You can practice meditation for any amount of time, from 5 minutes to 1 hour. It is recommended, however, to start small and slowly increase the amount of time that you are meditating. Thankfully there are many helpful meditation apps to get you started, such as Calm and Oak.
2. During routine activities
You may be surprised to know that some of the most effective ways to be mindful are by being present during dull routine tasks. For example, you can bring your awareness into the task of brushing your teeth or doing the dishes.
Throughout the day, pay more attention to the sights, smells, and feelings you experience. All that is required is to lovingly observe each experience and the emotions that stem from each experience.
Today’s culture praises the ability to multitask. Instead, try and bring yourself back to one intentional task at a time.
3. While eating
One great way to try this is by giving eating experiences your full attention. Instead of working or watching TV while eating, try just sitting with yourself and focusing on the way the food makes you feel.

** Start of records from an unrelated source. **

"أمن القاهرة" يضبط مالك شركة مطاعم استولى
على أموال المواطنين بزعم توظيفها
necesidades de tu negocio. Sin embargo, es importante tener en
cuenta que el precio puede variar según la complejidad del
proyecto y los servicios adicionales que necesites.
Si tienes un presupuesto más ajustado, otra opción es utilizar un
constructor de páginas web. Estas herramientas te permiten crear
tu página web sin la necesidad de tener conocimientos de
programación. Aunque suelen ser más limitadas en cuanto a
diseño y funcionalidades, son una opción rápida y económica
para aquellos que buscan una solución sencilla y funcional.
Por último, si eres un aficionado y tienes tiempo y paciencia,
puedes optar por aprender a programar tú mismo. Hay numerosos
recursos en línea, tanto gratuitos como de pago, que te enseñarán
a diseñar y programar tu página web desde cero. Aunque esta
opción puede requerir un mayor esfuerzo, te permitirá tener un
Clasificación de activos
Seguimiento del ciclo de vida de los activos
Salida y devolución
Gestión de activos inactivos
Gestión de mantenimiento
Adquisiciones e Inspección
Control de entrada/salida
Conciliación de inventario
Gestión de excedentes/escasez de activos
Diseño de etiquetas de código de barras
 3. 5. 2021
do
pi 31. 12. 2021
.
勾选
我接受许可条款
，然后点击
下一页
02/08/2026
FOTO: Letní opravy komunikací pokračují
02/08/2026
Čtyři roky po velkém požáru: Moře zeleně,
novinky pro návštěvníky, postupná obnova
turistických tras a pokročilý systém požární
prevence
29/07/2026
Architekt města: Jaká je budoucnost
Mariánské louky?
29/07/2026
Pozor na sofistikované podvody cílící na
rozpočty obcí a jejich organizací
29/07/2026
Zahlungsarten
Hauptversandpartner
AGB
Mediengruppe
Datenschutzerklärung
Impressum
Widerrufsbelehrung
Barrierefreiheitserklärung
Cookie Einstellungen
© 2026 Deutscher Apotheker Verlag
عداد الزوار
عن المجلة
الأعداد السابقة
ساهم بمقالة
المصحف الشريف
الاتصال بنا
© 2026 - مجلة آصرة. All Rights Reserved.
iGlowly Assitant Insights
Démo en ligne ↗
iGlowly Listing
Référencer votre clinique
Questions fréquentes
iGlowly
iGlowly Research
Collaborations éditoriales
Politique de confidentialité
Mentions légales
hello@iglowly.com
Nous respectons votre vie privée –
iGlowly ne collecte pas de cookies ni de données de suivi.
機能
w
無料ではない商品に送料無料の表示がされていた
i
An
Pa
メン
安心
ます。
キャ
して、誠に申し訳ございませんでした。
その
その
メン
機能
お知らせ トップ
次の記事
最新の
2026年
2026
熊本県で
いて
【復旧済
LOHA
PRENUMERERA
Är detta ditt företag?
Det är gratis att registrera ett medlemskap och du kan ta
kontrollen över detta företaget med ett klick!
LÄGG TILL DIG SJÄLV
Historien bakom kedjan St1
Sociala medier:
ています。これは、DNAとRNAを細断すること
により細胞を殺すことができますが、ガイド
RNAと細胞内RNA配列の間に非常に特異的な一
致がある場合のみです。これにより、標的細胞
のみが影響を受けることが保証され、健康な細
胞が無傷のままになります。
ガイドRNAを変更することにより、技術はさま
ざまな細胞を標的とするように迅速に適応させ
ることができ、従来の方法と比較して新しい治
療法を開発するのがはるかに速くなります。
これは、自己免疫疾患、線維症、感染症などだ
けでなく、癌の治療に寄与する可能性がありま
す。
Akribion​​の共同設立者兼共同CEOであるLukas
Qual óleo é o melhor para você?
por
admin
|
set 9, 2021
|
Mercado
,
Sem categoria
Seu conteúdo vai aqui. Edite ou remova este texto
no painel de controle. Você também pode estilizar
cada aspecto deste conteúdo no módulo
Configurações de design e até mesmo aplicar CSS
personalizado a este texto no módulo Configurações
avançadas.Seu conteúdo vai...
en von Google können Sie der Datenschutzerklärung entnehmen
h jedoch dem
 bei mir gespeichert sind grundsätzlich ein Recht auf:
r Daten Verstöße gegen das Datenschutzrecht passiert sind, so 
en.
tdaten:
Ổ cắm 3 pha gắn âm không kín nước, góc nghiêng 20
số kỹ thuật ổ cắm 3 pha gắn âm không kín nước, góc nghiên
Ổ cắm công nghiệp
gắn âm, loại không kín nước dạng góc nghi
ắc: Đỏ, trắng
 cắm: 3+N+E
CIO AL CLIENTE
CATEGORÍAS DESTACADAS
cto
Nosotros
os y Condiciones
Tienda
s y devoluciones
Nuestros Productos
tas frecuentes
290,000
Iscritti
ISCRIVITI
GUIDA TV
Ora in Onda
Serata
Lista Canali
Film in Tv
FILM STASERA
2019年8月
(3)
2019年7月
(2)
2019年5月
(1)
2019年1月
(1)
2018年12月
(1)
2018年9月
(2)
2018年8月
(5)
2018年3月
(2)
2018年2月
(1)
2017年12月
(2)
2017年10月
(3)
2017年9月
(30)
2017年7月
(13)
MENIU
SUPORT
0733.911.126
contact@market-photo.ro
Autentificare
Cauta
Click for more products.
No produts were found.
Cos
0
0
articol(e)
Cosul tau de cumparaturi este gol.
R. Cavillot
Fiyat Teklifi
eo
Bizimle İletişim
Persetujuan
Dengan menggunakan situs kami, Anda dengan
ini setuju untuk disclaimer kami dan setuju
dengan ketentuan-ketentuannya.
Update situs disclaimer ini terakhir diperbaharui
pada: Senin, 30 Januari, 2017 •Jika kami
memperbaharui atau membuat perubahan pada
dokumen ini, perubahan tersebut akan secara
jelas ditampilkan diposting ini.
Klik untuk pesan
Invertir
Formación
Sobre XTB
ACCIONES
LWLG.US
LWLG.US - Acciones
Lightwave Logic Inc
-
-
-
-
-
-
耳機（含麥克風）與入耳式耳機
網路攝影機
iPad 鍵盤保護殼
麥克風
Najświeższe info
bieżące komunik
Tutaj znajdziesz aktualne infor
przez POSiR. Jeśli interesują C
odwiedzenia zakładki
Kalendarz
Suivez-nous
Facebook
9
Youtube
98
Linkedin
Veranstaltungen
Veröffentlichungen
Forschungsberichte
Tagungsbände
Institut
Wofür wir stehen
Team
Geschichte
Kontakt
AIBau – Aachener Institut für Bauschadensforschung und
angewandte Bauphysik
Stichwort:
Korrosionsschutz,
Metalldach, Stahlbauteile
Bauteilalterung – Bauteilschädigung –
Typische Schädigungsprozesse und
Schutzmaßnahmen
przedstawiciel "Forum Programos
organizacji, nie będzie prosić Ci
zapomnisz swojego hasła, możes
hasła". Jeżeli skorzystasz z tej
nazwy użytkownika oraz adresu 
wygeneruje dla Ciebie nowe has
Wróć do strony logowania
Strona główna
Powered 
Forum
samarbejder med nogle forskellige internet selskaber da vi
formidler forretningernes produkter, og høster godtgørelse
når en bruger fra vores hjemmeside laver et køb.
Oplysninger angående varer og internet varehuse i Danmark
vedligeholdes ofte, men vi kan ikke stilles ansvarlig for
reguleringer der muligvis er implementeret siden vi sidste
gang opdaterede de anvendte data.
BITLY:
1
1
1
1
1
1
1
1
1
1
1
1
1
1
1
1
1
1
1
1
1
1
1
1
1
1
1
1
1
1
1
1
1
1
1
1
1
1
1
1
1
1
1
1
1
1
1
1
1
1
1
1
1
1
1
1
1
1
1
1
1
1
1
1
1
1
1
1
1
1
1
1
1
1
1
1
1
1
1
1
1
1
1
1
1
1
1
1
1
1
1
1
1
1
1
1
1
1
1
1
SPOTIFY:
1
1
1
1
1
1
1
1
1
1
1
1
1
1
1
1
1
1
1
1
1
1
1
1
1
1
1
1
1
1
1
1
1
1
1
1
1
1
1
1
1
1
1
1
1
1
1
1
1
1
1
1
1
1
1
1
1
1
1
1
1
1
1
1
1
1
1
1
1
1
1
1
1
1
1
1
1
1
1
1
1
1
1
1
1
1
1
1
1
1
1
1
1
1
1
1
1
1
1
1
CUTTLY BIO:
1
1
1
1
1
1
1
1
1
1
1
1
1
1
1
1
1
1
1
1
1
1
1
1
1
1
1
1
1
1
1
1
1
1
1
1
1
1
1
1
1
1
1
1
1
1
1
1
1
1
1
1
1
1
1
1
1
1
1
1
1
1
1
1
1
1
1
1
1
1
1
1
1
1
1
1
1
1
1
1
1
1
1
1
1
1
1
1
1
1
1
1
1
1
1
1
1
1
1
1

In doing this, you become more able to identify your food preferences, as well as your hunger and fullness cues.
4. While you wait
Another way to practice mindfulness in your daily life is to practice while you wait. Whether waiting in traffic or the grocery store line, practice focusing on your breath and bringing your attention to easing the tension you may find throughout your body.
The key is to focus on the regularity of your breath, and let everything else around you be.
Choosing a mindfulness prompt
It can be easy to forget being mindful in such a busy world. To remind you to be mindful, choose a prompt that you encounter multiple times daily.
Every time you see or hear your designated prompt remind yourself to bring your attention back to your breath and how you are physically feeling then. This effectively takes you out of the reactive state that many people commonly find themselves in.
In the end, mindfulness takes practice to experience its full effects. Don’t put pressure on yourself to reach a specific mindfulness goal, instead enjoy the process. Mindful living is not an end goal; it is a lifestyle that will help you be your best self each day.